Colours and shapes, but nothing that described a life. Nothing. I want to see my parents, I thought, and it was then, for the first time, I realized that somehow I knew that they are dead.
I sighed and sat on the edge of the unmade bed. A pen was tucked between the pages of the journal and almost without thinking I took it out, intending to write more. I held it, poised over the page, and closed my eyes to concentrate.
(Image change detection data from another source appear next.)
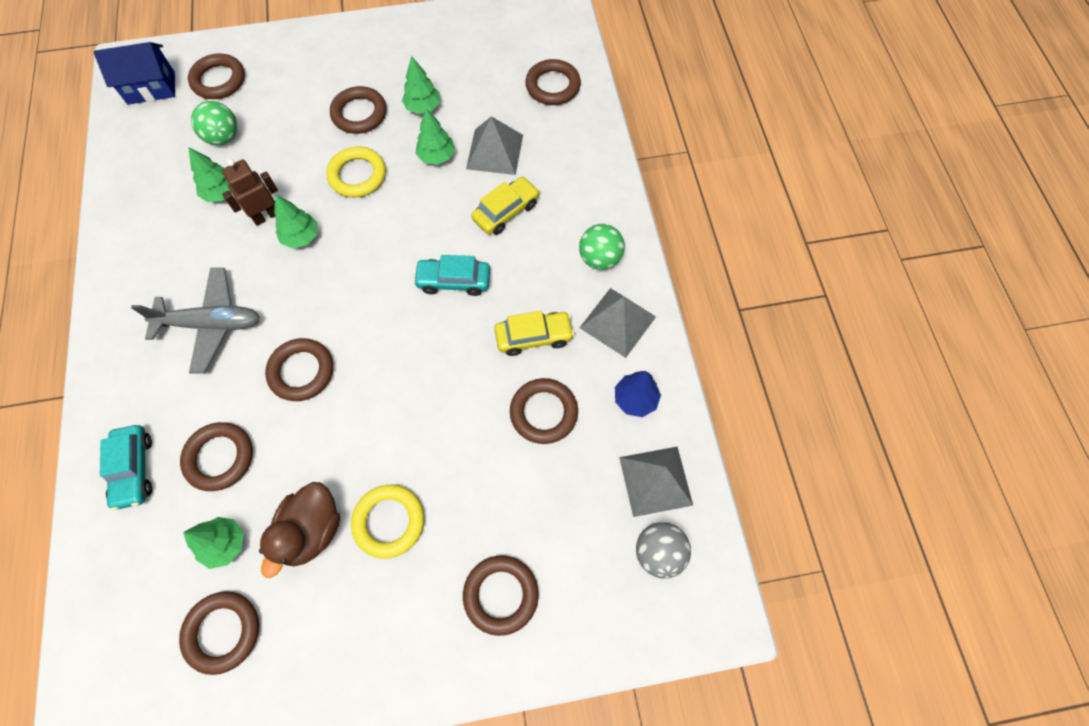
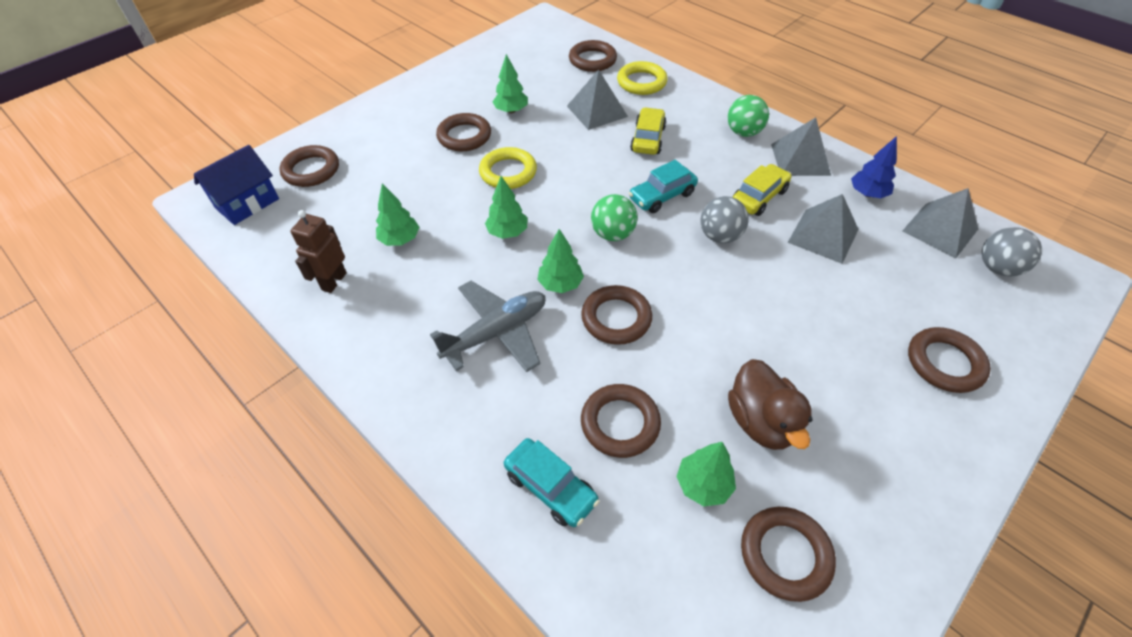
camera: 35 degrees left, 15 degrees down
(223, 137) = (359, 204): green ball -> green ball (612, 234)
(266, 216) = (460, 234): brown robot -> brown robot (334, 281)
(389, 522) = (810, 372): yellow ring -> yellow ring (641, 82)
(436, 156) = (557, 133): green tree -> green tree (560, 284)
(457, 353) = (719, 236): none -> grey ball
(543, 412) = (823, 235): brown ring -> grey pyramid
It was then that it happened. Whether that realization — that my parents are gone — triggered others, I don’t know, but it felt as if my mind woke up from a long, deep sleep. It came alive. But not gradually; this was a jolt. A spark of electricity. Suddenly I was not sitting in a bedroom with a blank page in front of me but somewhere else. Back in the past — a past I thought I had lost — and I could touch and feel and taste everything. I realized I was remembering.
I saw myself coming home, to the house I grew up in. I am thirteen or fourteen, eager to get on with a story I am writing, but I find a note on the kitchen table.
The image vanished, but straight away there was another. Stronger. More real. My father is driving us home. I am sitting in the back of the car, staring at a fixed spot on the windscreen. A dead fly. A piece of grit. I can’t tell. I speak, not sure what I am going to say.
‘When were you going to tell me?’
Nobody answers.
‘Mum?’
‘Christine,’ says my mother. ‘Don’t.’
‘Dad? When were you going to tell me?’ Silence. ‘Will you die?’ I ask, my eyes still focused on the spot on the window. ‘Daddy? Will you die?’